### TEXT SHOWN:

I am reproducing what Shell "Design Engineering Practices (DEP) has to say about Shut-Off pressure (SOP):

The shut-off pressure is the pressure at the discharge of a centrifugal pump with the suction pressure at the maximum possible value and the discharge system closed.

The shut-off pressure SOP is determined by the equation:

SOP = SP + HPS + HPO - HPD, in which

- SP = set pressure of the pressure relief device on the pump suction system (Notes 1 and 2)
- HPS = hydrostatic pressure of the liquid above the pump suction (Note 2)
- HPO = pump differential pressure at no flow and maximum pump speed and highest density as per process design (Note 3)
- HPD = hydrostatic pressure of the liquid above the pump discharge

NOTES:
1. In the exceptional case of the shut-off pressure condition and the relief condition having a common cause, the relief pressure shall be taken instead of the set pressure.

2. Consideration shall be given to the designing of systems which are not liquid-full but could be filled completely within a short period, due to low vapour volume or high pump rates, so as to withstand pump shut-off pressure. Each case shall be studied individually and the Principal's agreement is required. As a guide, operator action can be assumed within 30 minutes after an appropriate reliable warning that overfilling is taking place, see API RP 521.

### OBJECTIVE:
In the shut-off pressure text above, turn the note beginning "Consideration shall be given" into a short bulleted list that keeps its main facts.

### DATA:
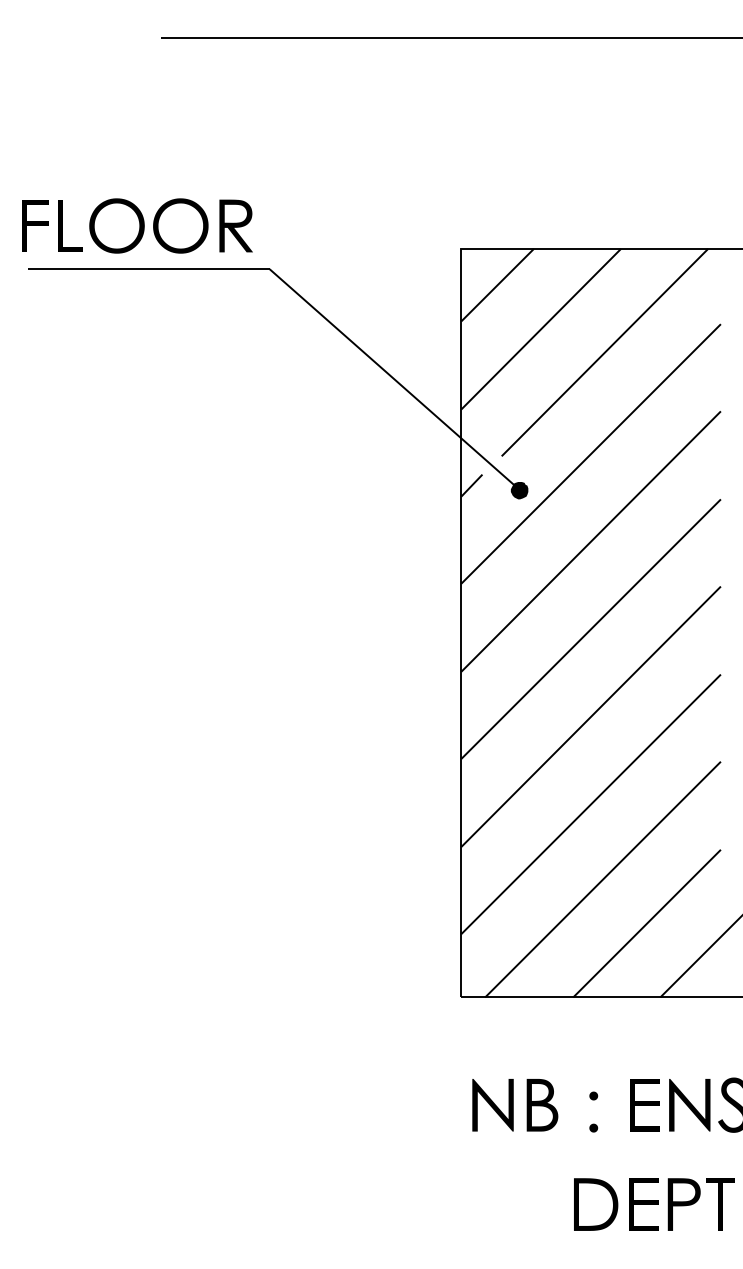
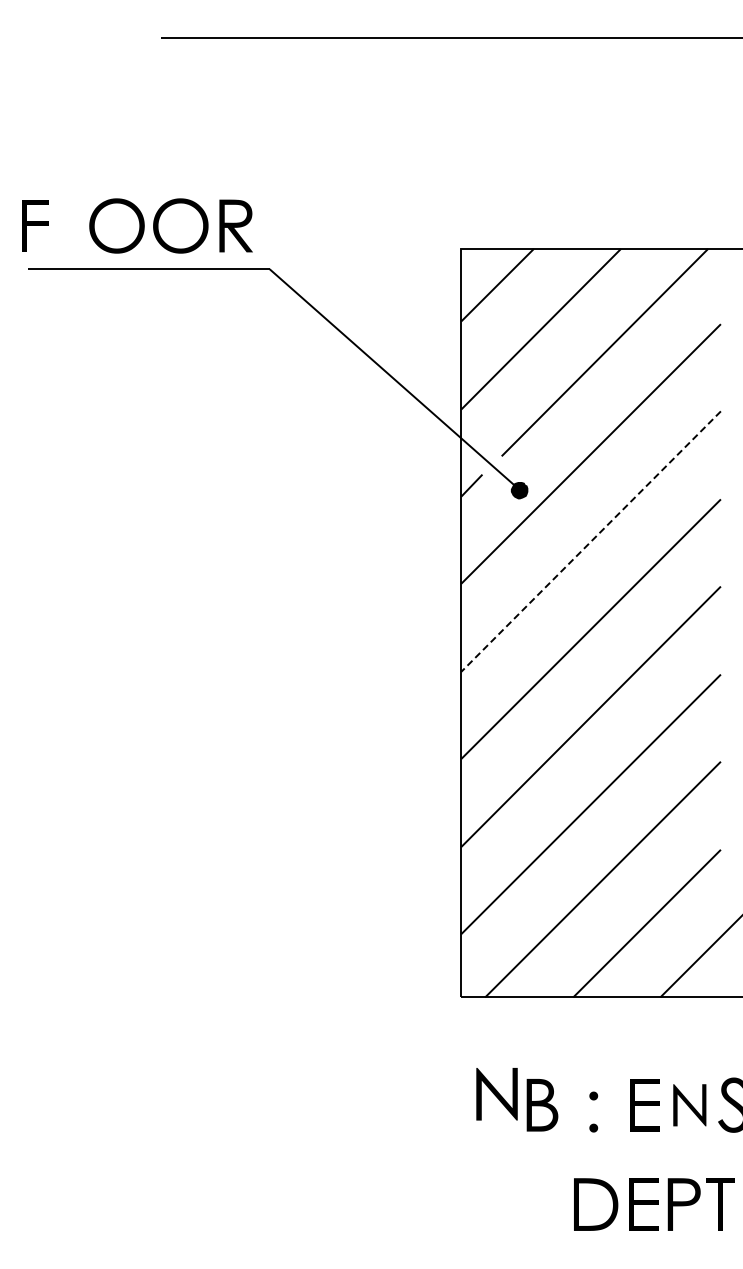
fill at (70, 225): present -> none
line at (591, 541): solid -> dashed
part at (492, 1105) position: (492, 1105) -> (496, 1094)
part at (689, 1105) size: 42x53 px -> 34x43 px
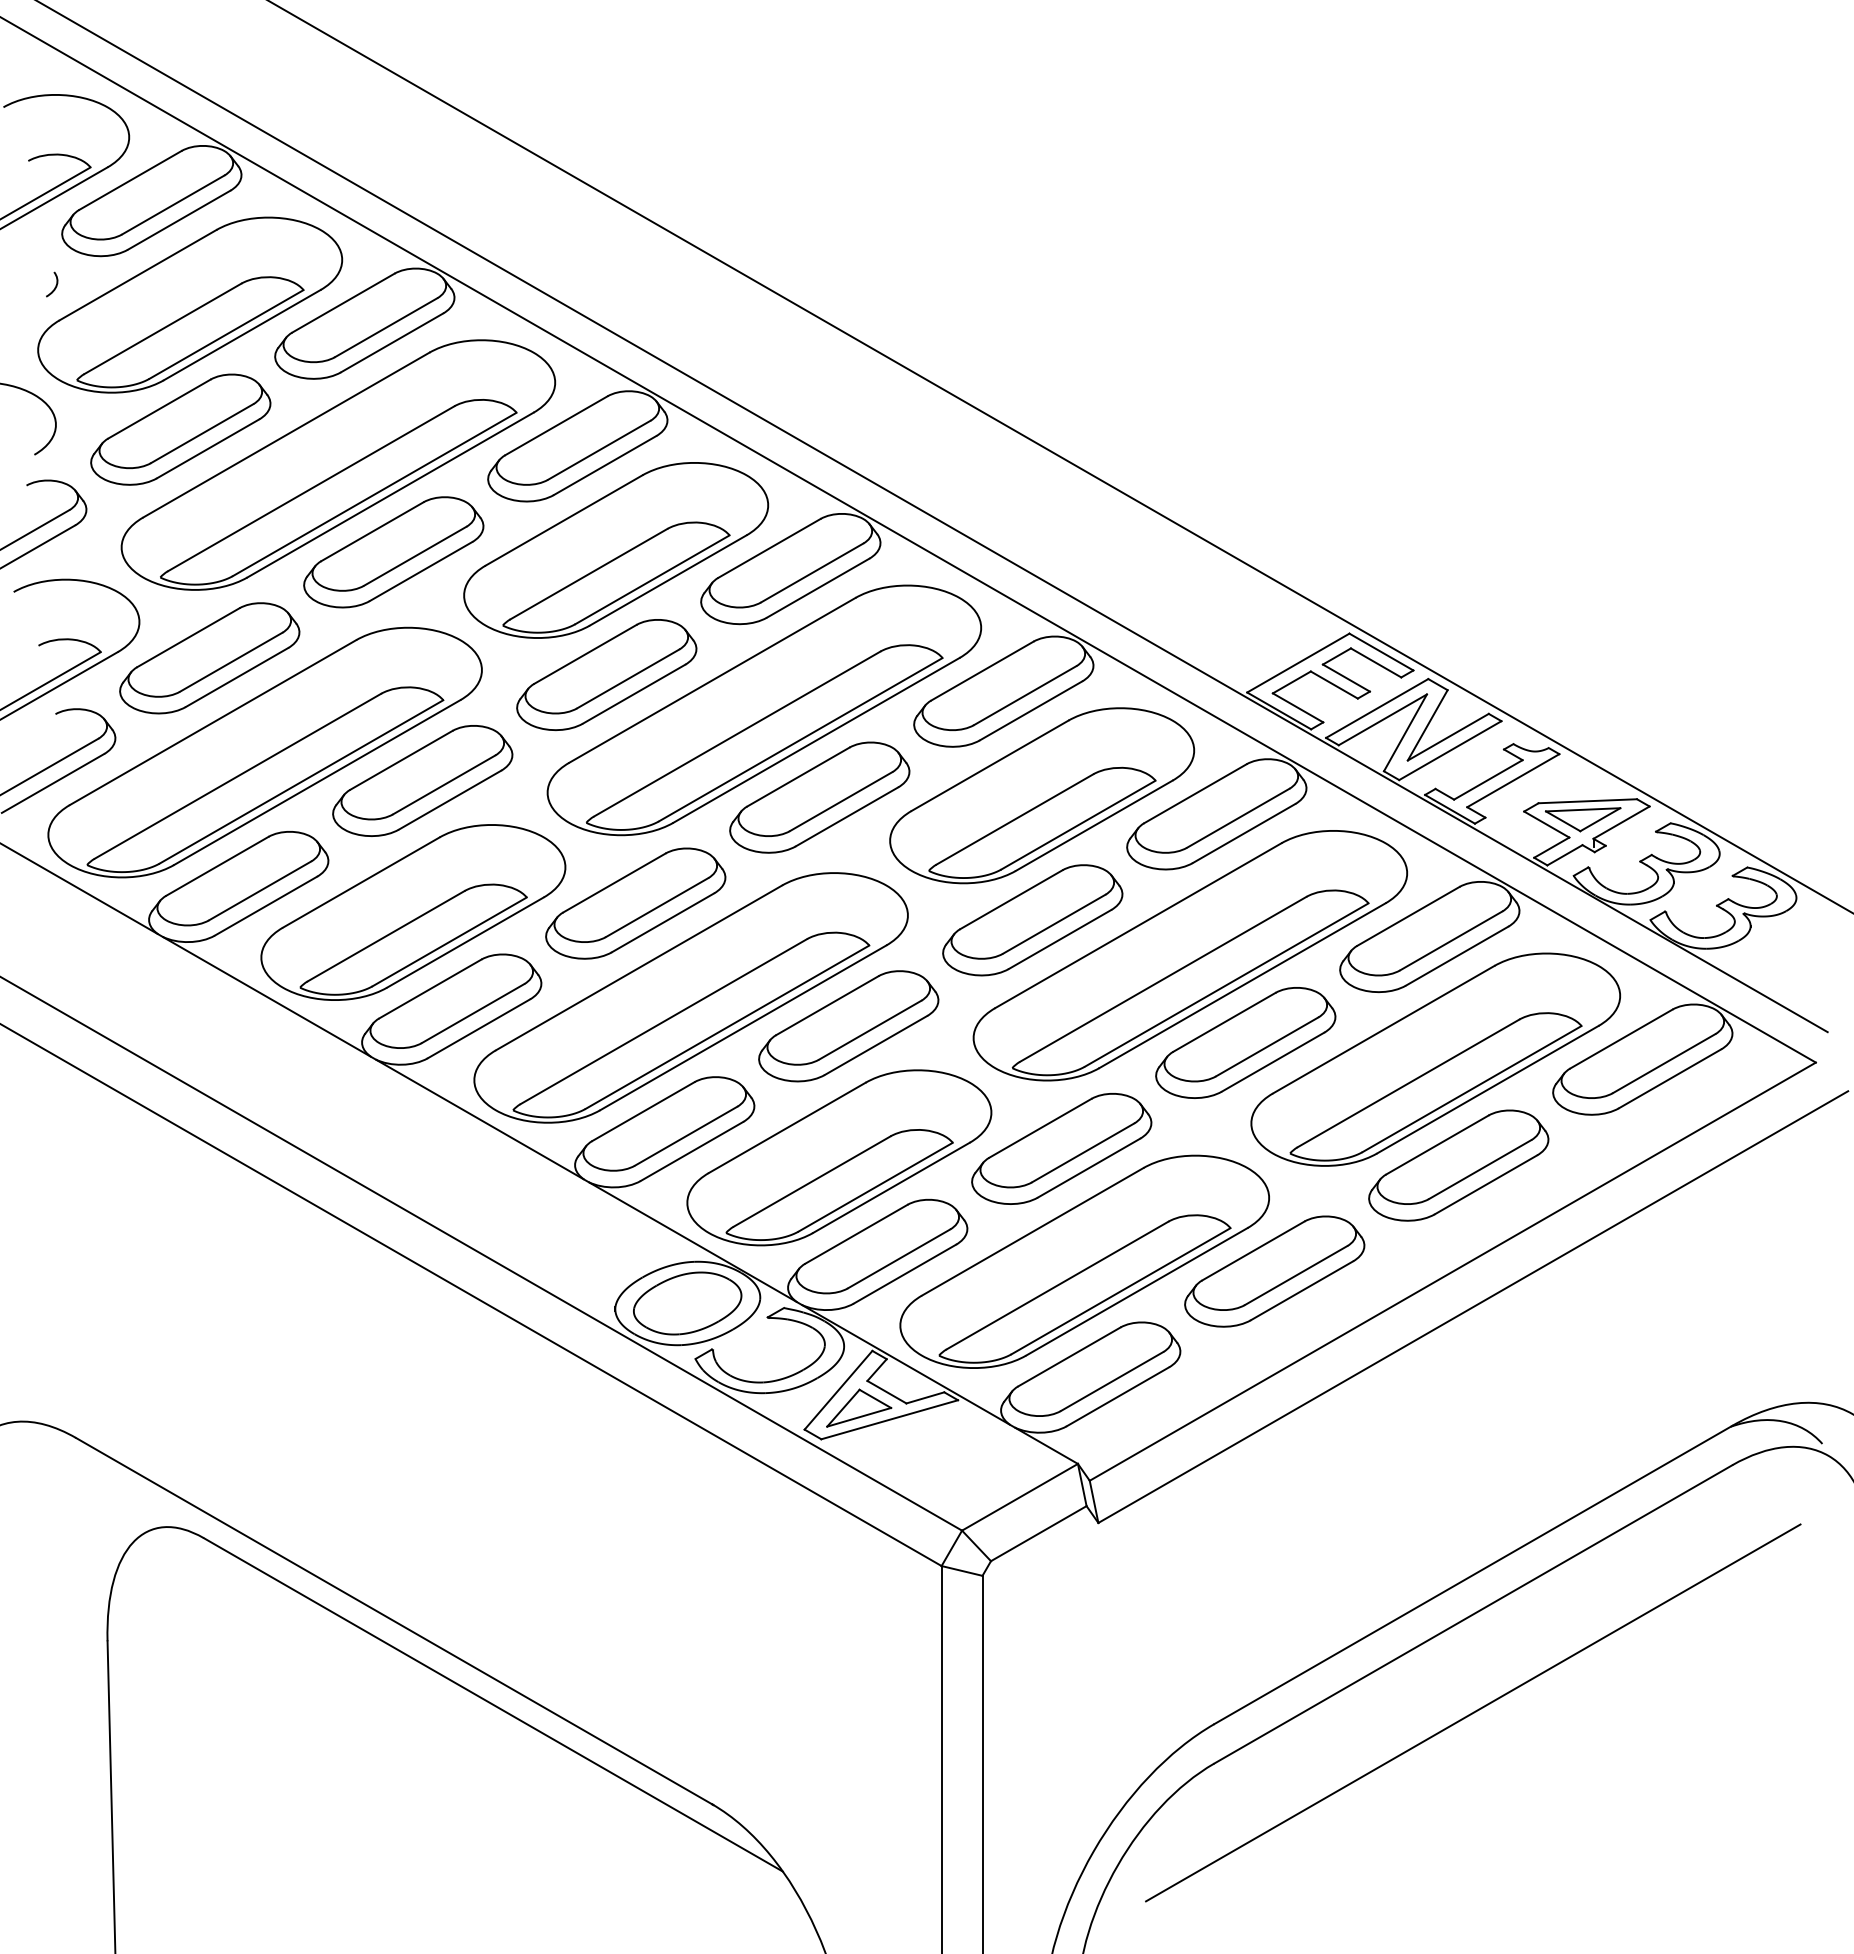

### RESULT FOR THIS EXERCISE:
- Systems that are not liquid-full but could fill completely in a short time, because of low vapor volume or high pump rates, should be considered for design to withstand pump shut-off pressure.
- Each case must be studied individually and needs the Principal's agreement.
- As a guide, operator action can be assumed within 30 minutes after an appropriate, reliable warning of overfilling (see API RP 521).